Intended for healthcare professionals

Opinion

Labour pains left behind by a united and confident party conference

BMJ 2022; 379 doi: https://doi.org/10.1136/bmj.o2373 (Published 03 October 2022) Cite this as: BMJ 2022;379:o2373
  1. Andy Cowper, editor
  1. Health Policy Insight, London

Labour Party conferences have been factional and unsettled affairs for some years. Health campaigning in the Corbyn era was largely against fictional NHS privatisation. And fights then between the dominant hard left and the centrists made the annual conference atmospheres tense, if not actually unpleasant.

This was not so in Liverpool last week. For the first time in many years Labour actually seemed, sounded, and acted like a prospective party of government. This was all helped by the government’s self-immolation over the mini-budget, which hit the bond and sterling markets hard.

Announcements

Labour’s conference saw big pledges on the NHS.1 Shadow chancellor Rachel Reeves promised that reversing the cut to the 45 p top rate of tax will fund a variety of increases in NHS workforce training. The money would fund a doubling of district nurses qualifying every year, 5000 new health visitors, and additional 10 000 nurse and midwife placements each year.

More than that, she told delegates, “We will implement the biggest expansion of medical school places in British history, doubling the number of medical students (to 15 000) so our NHS has doctors it needs.”

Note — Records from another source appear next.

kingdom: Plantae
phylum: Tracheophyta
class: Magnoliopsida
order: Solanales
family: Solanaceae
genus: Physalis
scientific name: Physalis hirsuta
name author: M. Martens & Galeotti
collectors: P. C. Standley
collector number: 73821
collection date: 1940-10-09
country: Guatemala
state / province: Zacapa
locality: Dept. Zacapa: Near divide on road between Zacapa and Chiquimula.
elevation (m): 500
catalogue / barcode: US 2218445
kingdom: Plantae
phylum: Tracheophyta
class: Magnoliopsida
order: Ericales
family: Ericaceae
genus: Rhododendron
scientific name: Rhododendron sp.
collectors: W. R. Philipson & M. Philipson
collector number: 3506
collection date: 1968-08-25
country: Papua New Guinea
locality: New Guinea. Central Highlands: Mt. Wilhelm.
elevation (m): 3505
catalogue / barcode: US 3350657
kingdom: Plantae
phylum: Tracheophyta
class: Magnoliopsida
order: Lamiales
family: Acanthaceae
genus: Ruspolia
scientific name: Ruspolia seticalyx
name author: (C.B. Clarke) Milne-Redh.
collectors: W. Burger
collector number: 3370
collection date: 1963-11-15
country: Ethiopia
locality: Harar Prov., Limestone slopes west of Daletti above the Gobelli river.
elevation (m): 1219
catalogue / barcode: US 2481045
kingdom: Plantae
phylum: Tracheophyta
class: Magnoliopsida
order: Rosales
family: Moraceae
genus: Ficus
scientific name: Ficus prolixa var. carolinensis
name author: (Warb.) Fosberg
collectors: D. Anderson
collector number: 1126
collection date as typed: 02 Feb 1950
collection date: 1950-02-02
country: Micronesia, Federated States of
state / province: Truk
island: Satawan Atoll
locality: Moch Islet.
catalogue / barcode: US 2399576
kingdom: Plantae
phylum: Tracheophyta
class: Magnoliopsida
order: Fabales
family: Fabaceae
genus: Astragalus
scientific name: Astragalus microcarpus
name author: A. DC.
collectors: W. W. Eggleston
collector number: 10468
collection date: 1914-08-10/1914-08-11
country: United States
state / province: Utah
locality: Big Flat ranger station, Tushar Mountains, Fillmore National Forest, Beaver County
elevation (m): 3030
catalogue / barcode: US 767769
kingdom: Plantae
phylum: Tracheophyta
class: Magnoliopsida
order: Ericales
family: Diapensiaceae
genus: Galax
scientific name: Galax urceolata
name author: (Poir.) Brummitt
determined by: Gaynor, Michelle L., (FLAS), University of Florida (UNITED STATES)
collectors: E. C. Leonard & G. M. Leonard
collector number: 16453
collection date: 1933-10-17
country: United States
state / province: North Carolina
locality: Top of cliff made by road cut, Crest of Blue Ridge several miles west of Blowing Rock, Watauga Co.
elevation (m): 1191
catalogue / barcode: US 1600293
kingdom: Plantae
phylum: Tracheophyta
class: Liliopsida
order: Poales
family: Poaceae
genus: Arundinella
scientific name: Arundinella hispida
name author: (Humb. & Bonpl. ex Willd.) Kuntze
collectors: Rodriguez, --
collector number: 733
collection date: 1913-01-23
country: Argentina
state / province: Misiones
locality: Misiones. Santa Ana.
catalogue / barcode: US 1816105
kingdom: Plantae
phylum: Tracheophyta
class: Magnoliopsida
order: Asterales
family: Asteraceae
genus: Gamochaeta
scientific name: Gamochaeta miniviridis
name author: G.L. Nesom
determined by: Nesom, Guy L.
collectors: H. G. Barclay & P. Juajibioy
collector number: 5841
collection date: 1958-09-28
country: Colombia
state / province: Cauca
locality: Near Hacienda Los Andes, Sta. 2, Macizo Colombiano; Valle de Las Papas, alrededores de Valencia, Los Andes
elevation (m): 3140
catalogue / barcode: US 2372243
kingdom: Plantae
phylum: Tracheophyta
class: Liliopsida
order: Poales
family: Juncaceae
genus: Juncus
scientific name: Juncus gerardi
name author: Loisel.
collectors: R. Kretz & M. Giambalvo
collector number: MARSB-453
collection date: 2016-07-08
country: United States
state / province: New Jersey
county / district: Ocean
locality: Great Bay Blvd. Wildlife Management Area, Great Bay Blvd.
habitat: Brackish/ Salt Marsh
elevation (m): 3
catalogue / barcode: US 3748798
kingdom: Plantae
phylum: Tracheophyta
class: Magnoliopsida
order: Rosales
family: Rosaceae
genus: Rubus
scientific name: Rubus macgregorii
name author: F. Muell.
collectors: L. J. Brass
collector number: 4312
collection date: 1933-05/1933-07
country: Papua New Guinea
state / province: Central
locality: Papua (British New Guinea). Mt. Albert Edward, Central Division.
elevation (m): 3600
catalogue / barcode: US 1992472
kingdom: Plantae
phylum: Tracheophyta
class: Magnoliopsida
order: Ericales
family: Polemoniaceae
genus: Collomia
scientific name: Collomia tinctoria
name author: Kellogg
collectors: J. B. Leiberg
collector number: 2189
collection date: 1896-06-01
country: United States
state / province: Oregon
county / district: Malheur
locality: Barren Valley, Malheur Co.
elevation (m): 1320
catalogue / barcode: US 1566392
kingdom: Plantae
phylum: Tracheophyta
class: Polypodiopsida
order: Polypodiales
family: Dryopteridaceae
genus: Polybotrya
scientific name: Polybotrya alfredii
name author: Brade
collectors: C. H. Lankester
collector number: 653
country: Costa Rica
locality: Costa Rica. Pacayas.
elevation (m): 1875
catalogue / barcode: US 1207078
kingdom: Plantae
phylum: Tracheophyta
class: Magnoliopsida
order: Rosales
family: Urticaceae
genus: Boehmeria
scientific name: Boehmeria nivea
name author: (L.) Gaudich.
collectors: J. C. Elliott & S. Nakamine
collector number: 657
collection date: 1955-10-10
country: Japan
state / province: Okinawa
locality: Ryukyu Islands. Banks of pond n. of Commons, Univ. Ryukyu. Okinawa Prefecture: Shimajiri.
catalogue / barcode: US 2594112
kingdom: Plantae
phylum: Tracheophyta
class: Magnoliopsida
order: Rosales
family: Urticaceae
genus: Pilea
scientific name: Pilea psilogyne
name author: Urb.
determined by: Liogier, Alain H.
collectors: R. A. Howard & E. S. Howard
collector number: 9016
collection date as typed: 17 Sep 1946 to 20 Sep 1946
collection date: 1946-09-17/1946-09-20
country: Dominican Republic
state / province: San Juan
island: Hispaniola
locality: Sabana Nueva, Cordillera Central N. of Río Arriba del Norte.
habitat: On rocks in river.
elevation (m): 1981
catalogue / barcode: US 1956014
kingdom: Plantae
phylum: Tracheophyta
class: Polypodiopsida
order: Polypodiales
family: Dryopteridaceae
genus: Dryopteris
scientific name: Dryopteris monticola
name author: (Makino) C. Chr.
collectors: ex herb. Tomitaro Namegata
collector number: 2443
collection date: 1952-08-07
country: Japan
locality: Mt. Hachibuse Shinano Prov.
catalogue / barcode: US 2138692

Shadow health secretary Wes Streeting briefed the Sun that he plans to fund the restoration of continuity of primary care.2

Keir Starmer is not a natural orator but delivered by far his most convincing speech as Labour leader. There was a thematic clarity now that Corbynism is gone and, crucially, not forgotten. Just as welcome was his repeated emphasis that under a Labour government that will inherit a Tory authored economic and public sector crisis, “this time, the rescue will be harder than ever.”3

He warned delegates that the restoration of the public sector will be a hard and long grind, and for healthcare this would involve reform, prevention, and using technology to free up professionals’ time to care.

Starmer’s promise of a new Office for Value for Money sounds like a reinvention of the Audit Commission and merger with the National Audit Office.4 It will be interesting to see whether this, and the public service reform promises, get fleshed out into something deliverable.

Rosena Allin-Khan, the shadow minister for mental health, repeated the pledge that the next Labour government would guarantee access to mental health treatment within a month. She did not say how.

Confidence

Confidence isn’t everything in politics, but it’s more than half of everything. And for the first time in 12 years Labour looks like a confident organisation with confident leadership. The Conservative and Unionist Party’s lurch to the right is helping them, of course.

But Labour has avoided the most obvious nonsense, such as promising NHS reorganisation—and, crucially, it is being honest with voters that pulling the public sector up out of the gutter and back onto its feet will be costly, hard, messy, and slow work.

Footnotes

  • Competing interests: None declared.

  • Commissioning and peer review: Commissioned; not externally peer reviewed.